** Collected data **

════════════════

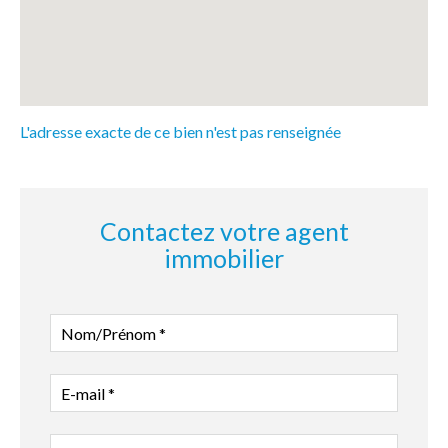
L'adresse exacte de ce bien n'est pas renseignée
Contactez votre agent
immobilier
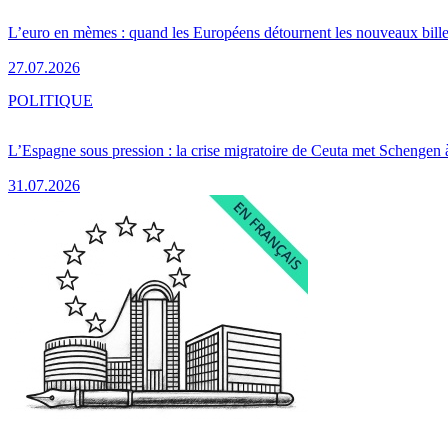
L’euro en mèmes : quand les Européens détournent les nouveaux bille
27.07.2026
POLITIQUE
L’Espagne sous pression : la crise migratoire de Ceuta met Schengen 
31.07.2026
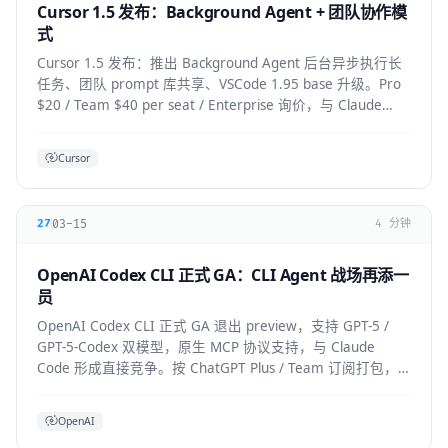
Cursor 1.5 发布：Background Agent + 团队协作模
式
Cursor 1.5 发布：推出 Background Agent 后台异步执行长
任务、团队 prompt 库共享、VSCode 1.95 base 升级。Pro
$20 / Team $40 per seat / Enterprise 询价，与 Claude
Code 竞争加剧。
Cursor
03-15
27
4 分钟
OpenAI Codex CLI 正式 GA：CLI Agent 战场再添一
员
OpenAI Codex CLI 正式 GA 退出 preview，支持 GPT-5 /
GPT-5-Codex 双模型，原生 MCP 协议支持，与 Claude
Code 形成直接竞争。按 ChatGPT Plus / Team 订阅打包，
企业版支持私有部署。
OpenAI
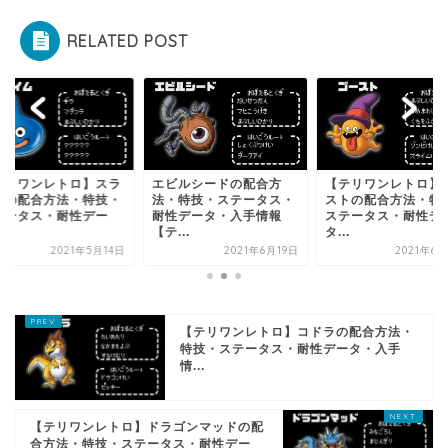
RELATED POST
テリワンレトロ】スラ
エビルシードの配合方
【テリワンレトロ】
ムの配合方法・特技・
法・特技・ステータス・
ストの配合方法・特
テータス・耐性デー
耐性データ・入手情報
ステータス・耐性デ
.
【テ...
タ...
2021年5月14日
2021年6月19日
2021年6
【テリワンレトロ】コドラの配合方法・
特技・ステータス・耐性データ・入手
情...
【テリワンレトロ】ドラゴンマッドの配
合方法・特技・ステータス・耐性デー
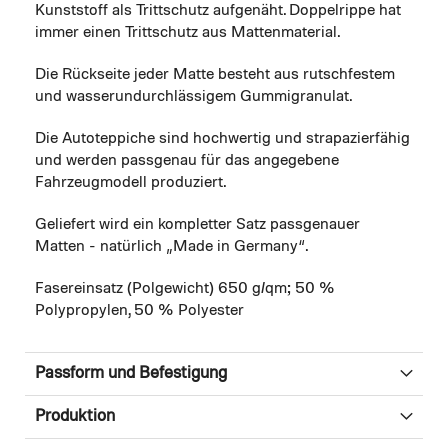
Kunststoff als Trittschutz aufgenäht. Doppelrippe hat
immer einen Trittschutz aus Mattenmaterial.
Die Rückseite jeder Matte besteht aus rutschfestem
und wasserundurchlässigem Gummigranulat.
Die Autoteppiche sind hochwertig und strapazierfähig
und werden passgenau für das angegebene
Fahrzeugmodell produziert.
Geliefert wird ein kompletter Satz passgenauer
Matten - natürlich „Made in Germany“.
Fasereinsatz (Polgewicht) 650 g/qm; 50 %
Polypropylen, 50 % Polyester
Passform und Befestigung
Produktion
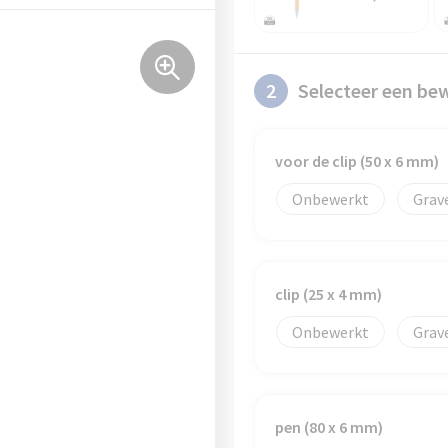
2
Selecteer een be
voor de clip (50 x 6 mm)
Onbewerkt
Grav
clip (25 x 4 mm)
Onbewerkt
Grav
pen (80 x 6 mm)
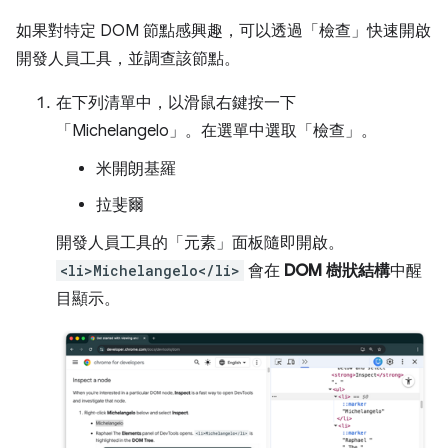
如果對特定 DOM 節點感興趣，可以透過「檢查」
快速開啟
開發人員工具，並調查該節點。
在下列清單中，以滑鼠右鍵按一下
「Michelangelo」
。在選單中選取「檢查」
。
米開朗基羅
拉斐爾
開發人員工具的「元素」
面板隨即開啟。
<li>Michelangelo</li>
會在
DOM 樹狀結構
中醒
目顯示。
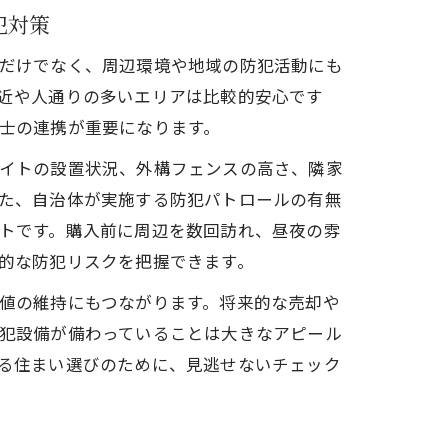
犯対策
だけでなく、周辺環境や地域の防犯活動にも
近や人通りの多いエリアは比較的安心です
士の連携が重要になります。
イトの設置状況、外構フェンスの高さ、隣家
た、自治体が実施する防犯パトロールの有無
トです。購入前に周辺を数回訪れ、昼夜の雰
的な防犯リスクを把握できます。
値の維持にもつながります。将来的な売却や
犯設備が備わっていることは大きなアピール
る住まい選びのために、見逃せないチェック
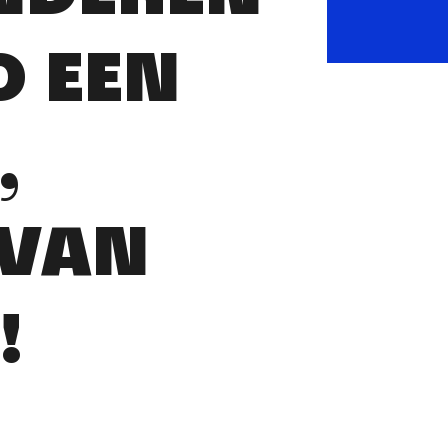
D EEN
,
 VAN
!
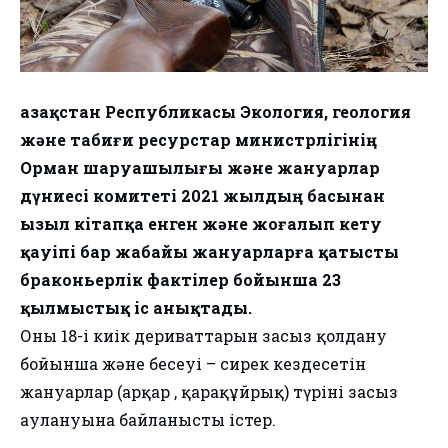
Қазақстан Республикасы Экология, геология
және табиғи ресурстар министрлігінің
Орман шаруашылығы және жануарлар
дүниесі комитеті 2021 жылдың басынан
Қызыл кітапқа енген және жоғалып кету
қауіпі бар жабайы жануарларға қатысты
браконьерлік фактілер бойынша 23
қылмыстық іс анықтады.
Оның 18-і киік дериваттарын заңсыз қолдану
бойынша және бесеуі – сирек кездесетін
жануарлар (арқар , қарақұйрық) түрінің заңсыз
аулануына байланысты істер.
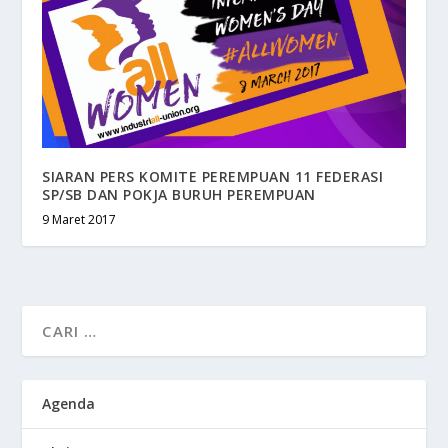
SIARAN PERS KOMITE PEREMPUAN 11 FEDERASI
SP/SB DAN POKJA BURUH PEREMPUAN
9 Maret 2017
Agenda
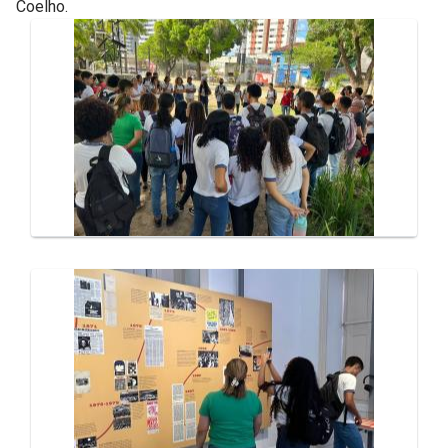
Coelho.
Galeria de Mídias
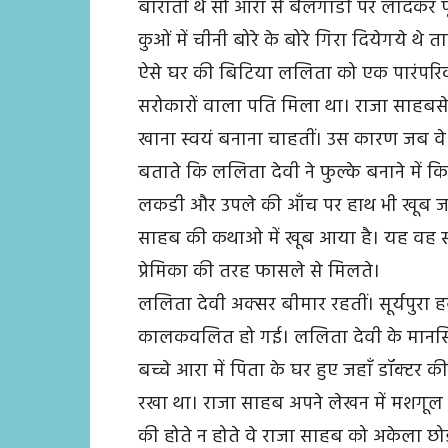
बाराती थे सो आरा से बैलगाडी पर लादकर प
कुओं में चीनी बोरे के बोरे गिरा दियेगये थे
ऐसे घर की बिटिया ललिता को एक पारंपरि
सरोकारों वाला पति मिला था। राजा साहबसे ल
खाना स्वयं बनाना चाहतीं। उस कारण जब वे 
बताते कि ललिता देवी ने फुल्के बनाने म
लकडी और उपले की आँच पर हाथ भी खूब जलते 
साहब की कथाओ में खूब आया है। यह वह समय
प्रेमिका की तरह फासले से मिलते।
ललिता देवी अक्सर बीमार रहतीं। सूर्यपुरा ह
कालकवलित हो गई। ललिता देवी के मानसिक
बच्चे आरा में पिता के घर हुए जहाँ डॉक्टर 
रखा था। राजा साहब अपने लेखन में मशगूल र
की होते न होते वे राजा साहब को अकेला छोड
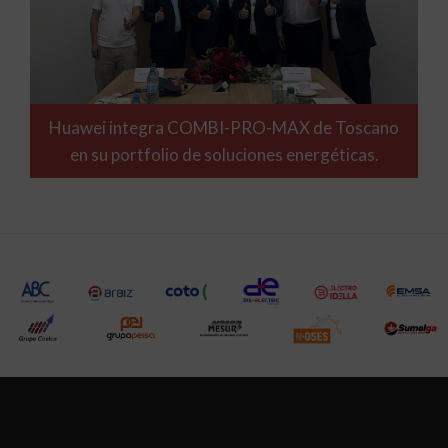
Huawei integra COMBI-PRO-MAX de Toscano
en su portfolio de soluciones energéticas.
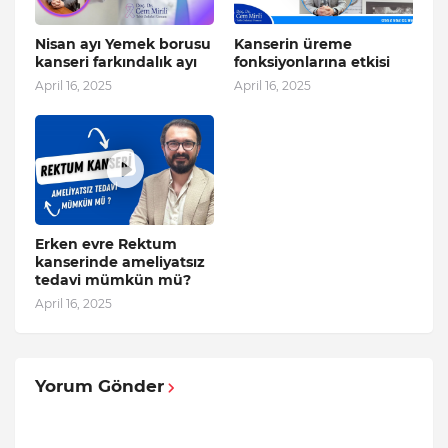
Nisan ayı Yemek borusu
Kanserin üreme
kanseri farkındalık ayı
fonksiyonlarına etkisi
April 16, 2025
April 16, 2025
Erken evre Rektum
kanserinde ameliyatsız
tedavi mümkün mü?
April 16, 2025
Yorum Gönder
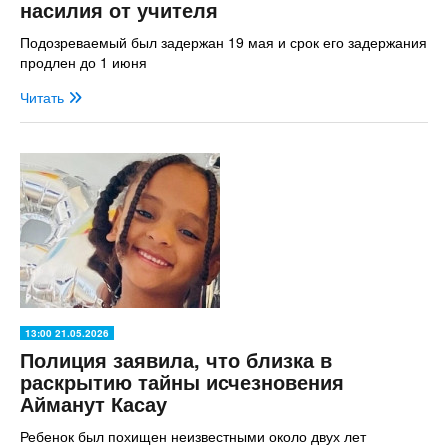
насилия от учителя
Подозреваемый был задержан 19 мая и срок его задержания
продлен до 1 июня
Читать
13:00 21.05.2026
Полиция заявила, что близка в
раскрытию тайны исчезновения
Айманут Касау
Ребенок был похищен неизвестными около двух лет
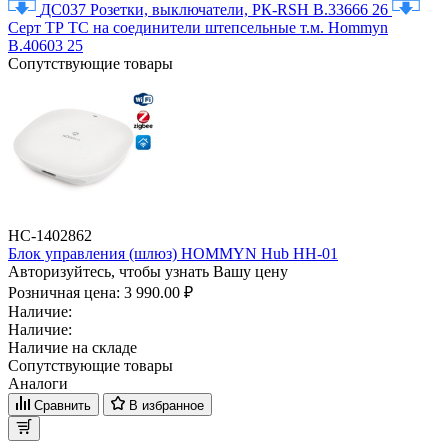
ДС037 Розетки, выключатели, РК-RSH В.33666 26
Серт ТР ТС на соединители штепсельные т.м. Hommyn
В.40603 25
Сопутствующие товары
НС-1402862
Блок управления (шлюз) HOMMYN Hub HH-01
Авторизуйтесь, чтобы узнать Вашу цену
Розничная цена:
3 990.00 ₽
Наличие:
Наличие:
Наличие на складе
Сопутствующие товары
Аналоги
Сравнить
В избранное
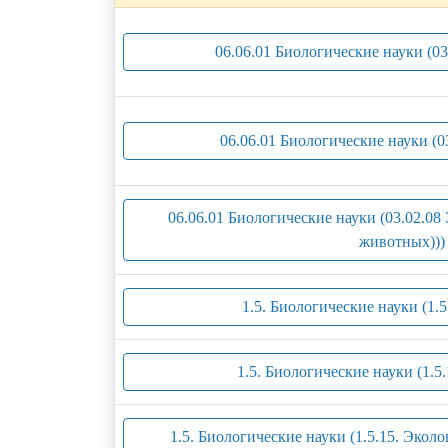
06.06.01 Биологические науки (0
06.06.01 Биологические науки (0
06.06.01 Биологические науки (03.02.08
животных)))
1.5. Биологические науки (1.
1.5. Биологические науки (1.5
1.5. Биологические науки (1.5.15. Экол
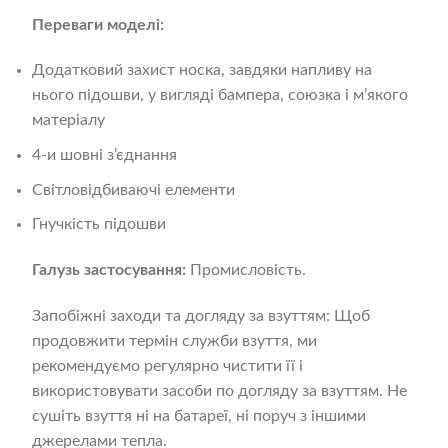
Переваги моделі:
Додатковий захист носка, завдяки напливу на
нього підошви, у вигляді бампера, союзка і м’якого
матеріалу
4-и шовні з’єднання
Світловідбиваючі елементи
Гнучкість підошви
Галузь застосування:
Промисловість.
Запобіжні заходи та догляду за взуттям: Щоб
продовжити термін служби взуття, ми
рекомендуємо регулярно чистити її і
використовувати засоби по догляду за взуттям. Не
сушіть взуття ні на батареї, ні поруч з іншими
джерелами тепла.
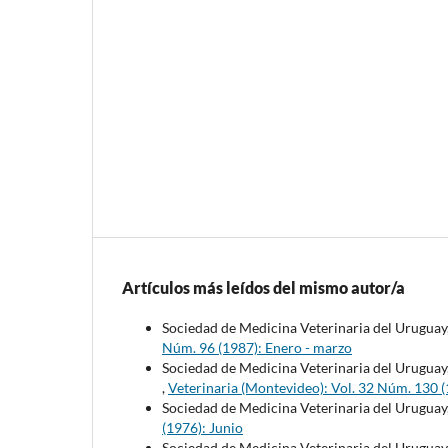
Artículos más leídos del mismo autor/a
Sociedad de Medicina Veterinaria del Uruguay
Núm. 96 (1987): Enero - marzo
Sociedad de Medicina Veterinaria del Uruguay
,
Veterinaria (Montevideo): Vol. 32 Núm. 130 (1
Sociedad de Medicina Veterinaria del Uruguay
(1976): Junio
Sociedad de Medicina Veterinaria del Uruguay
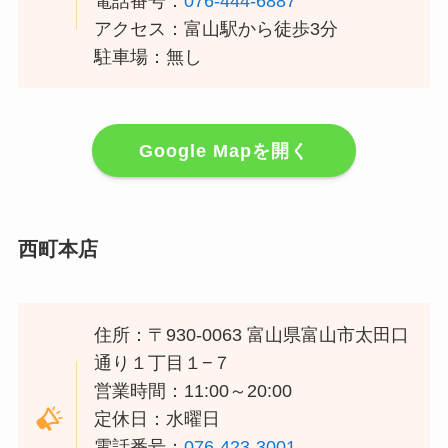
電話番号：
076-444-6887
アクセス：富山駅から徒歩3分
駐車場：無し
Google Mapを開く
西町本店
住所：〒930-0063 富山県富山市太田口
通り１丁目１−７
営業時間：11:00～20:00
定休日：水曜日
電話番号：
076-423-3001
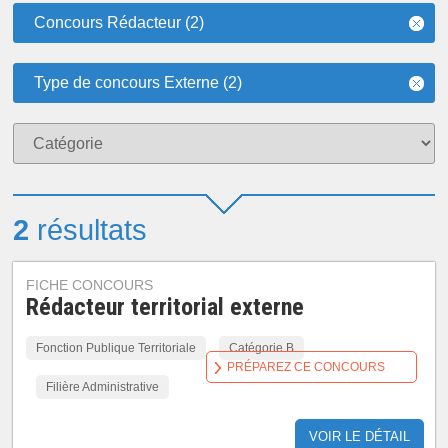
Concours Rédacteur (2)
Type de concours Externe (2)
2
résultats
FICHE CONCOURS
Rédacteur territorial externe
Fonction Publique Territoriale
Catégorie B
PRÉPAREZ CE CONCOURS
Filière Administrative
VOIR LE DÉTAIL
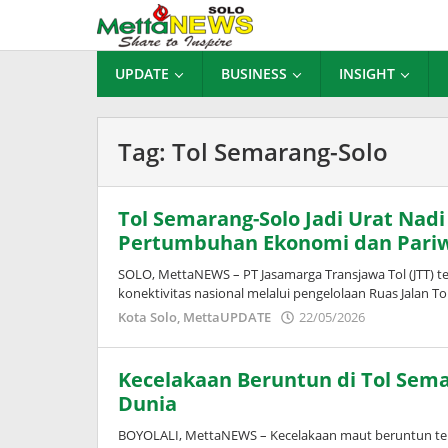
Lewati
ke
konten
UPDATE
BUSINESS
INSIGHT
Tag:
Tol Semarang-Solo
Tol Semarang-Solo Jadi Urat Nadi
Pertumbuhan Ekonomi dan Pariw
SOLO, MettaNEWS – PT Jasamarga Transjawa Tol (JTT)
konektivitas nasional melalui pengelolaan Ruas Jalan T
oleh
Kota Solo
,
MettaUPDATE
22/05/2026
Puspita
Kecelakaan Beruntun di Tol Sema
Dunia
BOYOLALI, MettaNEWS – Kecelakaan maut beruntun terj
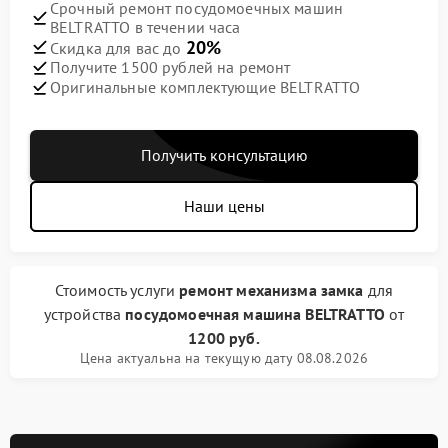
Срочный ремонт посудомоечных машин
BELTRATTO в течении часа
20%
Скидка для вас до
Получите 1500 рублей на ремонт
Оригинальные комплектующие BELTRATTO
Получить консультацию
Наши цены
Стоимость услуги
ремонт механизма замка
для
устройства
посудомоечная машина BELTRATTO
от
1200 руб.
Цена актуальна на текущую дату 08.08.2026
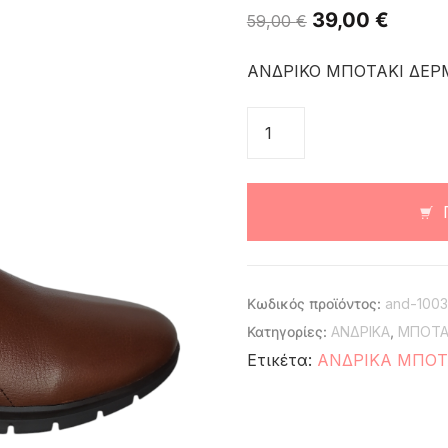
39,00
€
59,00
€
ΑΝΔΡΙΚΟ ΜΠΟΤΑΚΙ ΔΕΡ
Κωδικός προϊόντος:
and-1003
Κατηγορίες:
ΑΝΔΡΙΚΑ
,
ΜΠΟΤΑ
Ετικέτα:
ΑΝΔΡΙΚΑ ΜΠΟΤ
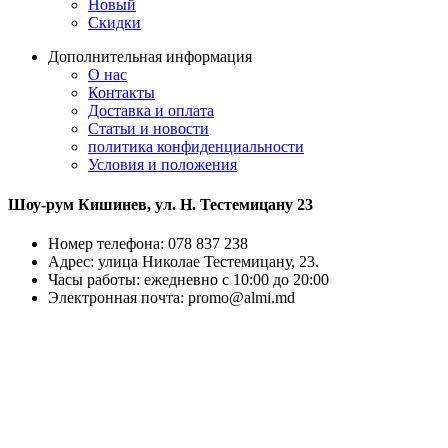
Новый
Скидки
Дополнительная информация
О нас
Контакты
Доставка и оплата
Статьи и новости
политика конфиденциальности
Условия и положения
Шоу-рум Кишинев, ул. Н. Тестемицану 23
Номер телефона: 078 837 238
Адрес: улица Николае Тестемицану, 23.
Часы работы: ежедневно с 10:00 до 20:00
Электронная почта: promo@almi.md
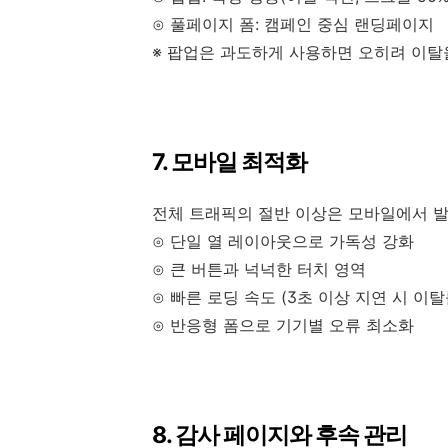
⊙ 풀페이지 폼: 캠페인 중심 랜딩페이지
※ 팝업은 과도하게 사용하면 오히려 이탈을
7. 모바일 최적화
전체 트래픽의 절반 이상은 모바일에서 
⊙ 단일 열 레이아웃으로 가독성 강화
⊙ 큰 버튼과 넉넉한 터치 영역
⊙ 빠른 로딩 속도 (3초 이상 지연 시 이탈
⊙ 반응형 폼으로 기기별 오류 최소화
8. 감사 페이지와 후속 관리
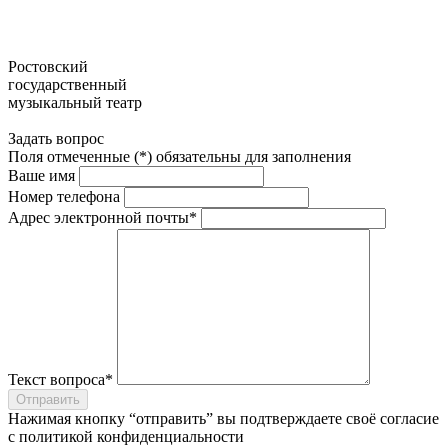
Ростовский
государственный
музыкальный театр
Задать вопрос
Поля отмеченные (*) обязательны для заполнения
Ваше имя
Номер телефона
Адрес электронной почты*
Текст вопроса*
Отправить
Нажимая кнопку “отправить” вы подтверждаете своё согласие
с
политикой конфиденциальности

════════════════

** ABOUT THIS EXERCISE **
Since the pictures are not part of the copy, please transcribe only the lines above from the one with "pen (80 x 6 mm)" through the one with "トです。購入前に周辺を数回訪れ、昼夜の雰", exactly and with both ends.

** ANSWER TO THIS PROBLEM **
pen (80 x 6 mm)
如果對特定 DOM 節點感興趣，可以透過「檢查」
快速開啟
開發人員工具，並調查該節點。
在下列清單中，以滑鼠右鍵按一下
「Michelangelo」
。在選單中選取「檢查」
。
米開朗基羅
拉斐爾
開發人員工具的「元素」
面板隨即開啟。
<li>Michelangelo</li>
會在
DOM 樹狀結構
中醒
目顯示。
犯対策
だけでなく、周辺環境や地域の防犯活動にも
近や人通りの多いエリアは比較的安心です
士の連携が重要になります。
イトの設置状況、外構フェンスの高さ、隣家
た、自治体が実施する防犯パトロールの有無
トです。購入前に周辺を数回訪れ、昼夜の雰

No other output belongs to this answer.